Mr. KIRWAN. But you could have, while the committee was in session, come up with the deficiency or supplemental and had it all considered at the same time. That is what I am referring to. That could have been done any time before the committee adjourned to mark up the regular bill. I am not trying to say that you had to get it in the regular budget, but you had from November until we marked up the bill, and no one can convince me that you could not complete the plans for a $205,000 project in that length of time.

Mr. GREENWOOD. We could have.

Mr. KIRWAN. That is what I am referring to, rather than having it come up as a deficiency and requiring the Congress to start the appropriation machinery all over again.


Mr. JENSEN. You have $205,000 requested for the Bureau of Indian Affairs to build these barns that were destroyed by fire. What is the dimension of each of these buildings? Do you have that?

Mr. GREENWOOD. The horse barn will be 34 feet by 203 feet, contain 113,400 cubic feet, and will cost an estimate of 28 cents per cubic foot, for a total of $32,000.

The sheep barn will be 25 feet by 100 feet, and contain 37,500 cubic feet, and cost 25 cents per cubic foot.

Mr. JENSEN. I see you have a list here on page 2 of your justification of the very things I am asking for.
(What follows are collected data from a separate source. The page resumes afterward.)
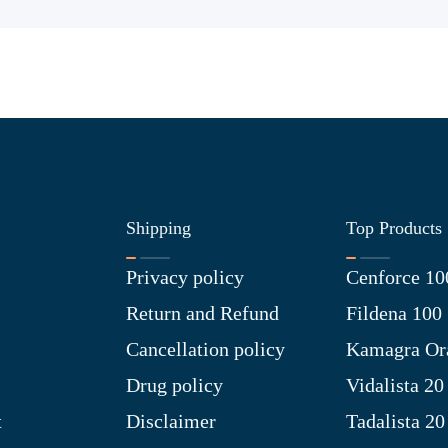
Shipping
Top Products
Privacy policy
Cenforce 10
Return and Refund
Fildena 100
Cancellation policy
Kamagra Ora
Drug policy
Vidalista 20
t
Disclaimer
Tadalista 20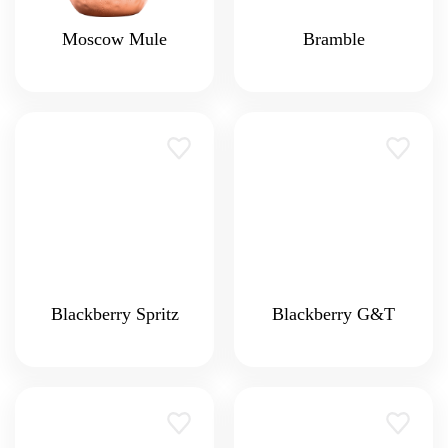
Moscow Mule
Bramble
Blackberry Spritz
Blackberry G&T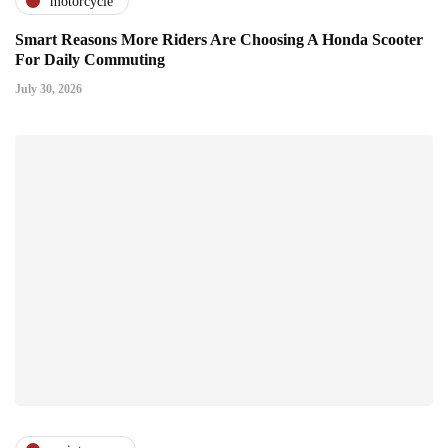
motorcycle
Smart Reasons More Riders Are Choosing A Honda Scooter
For Daily Commuting
July 30, 2026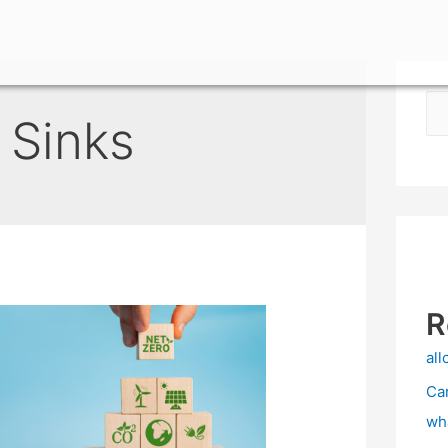
 Sinks
R
all
Ca
wh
Mr. JENSEN. What kind of materials will be used?
Mr. GREENWOOD. This will be of frame construction.

Mr. JENSEN. What is the height of the sides of that barn? You see, I am an old lumberman myself and I have built a lot of barns in my time, and when you ask for $32,000 to build a barn of this size, which is only 34 feet wide and 203 feet long-well, $32,000 for å barn is a lot of money. It must be pretty high.

Mr. GREENWOOD. This would be a two-story barn.
Mr. JENSEN. A two-story building?

Mr. GREENWOOD. Yes; it is about 17 feet, not including the roof space.
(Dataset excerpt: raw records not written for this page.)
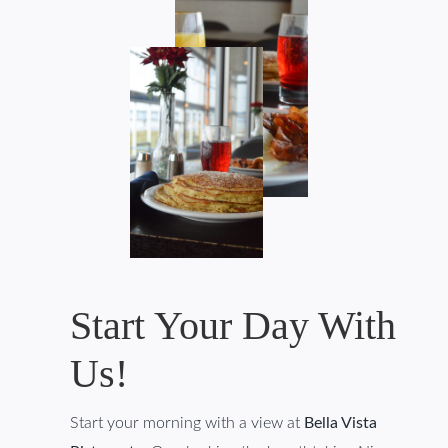
Start Your Day With
Us!
Start your morning with a view at
Bella Vista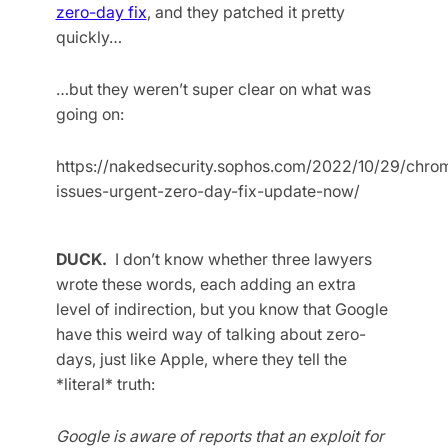
zero-day fix
, and they patched it pretty
quickly…
…but they weren’t super clear on what was
going on:
https://nakedsecurity.sophos.com/2022/10/29/chro
issues-urgent-zero-day-fix-update-now/
DUCK.
I don’t know whether three lawyers
wrote these words, each adding an extra
level of indirection, but you know that Google
have this weird way of talking about zero-
days, just like Apple, where they tell the
*literal* truth:
Google is aware of reports that an exploit for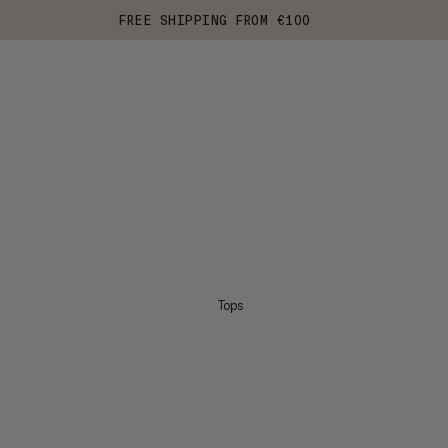
FREE SHIPPING FROM €100
Tops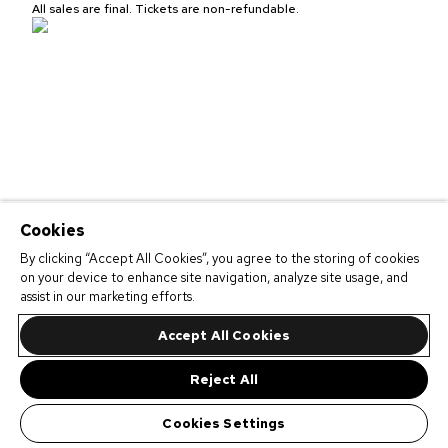
All sales are final. Tickets are non-refundable.
Cookies
By clicking “Accept All Cookies”, you agree to the storing of cookies
on your device to enhance site navigation, analyze site usage, and
assist in our marketing efforts.
Accept All Cookies
Reject All
Cookies Settings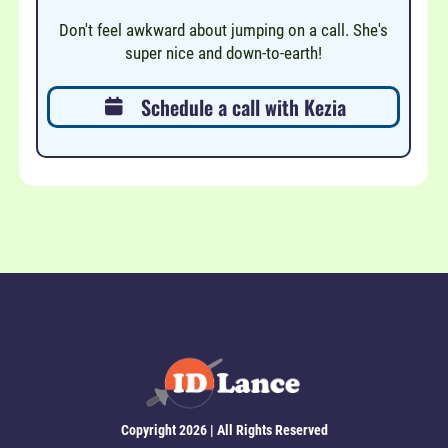
Don't feel awkward about jumping on a call. She's
super nice and down-to-earth!
Schedule a call with Kezia
Copyright 2026 | All Rights Reserved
Mr. JENSEN. That makes some difference.


Now you are asking for additional personnel hire. You are requesting for personal services, $79,700. Does it mean you are going to hire extra personnel?
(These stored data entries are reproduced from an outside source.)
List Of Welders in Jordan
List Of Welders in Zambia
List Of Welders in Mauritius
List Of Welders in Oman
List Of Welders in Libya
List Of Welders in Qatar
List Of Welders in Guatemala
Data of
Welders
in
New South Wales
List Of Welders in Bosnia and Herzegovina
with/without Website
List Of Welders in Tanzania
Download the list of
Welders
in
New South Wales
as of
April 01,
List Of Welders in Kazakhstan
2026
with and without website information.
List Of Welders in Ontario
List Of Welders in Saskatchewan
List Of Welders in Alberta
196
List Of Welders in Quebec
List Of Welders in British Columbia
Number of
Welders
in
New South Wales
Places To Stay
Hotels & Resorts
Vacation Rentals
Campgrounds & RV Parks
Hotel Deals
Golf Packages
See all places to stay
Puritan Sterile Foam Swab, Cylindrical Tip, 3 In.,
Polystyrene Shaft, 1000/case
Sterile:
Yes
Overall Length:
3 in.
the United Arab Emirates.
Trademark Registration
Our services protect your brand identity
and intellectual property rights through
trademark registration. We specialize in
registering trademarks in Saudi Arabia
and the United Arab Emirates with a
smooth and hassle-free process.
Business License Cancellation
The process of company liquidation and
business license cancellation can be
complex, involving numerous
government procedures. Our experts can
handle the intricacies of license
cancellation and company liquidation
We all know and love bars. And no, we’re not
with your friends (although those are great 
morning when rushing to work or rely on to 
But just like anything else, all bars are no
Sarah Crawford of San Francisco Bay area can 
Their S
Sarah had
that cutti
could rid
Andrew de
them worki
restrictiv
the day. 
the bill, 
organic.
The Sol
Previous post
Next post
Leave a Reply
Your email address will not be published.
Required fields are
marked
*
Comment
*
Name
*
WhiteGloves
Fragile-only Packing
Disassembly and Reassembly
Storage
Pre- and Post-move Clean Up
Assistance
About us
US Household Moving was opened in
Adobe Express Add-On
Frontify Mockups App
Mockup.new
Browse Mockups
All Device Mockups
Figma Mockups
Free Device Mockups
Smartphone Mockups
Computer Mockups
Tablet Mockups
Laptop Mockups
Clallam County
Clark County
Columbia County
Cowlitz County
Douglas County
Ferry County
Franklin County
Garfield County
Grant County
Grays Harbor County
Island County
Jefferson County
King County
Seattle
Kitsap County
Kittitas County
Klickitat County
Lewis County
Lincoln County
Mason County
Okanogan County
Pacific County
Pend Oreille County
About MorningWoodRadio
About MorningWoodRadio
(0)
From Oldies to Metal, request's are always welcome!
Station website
Mr. GREENWOOD. That would be just for labor necessary for the construction of the buildings. It would not be permanent labor.

Mr. JENSEN. That is you are not hiring anyone under civil service, particularly to see that the barns are properly built?

Mr. GREENWOOD. No; we will use the personnel there to supervise construction.

Mr. JENSEN. You will not put on a lot of extra help?
Mr. JENSEN. Just to do this construction?

Mr. GREENWOOD. The barn probably will be built by force account. We want to use student labor at the school in order to hold costs down.

Mr. JENSEN. I see.

Mr. GREENWOOD. But the students of course will be paid for their services.


Mr. JENSEN. Now with reference to the schoolhouse: How big is it; what are the dimensions of that school? I notice you want to have a two-room school?

Mr. GREENWOOD. That is correct.

Mr. JENSEN. The cost is $90,000 for a two-room school. They must be awfully big rooms.

Well, I see there is also a cottage. It is $62,900 for a two-room school. What is it; brick?

Mr. GREENWOOD. No; it will be frame construction, possibly it will be built by contract.

Mr. JENSEN. How big are the rooms?

Mr. GREENWOOD. They will be big enough to accommodate 30 pupils in each room.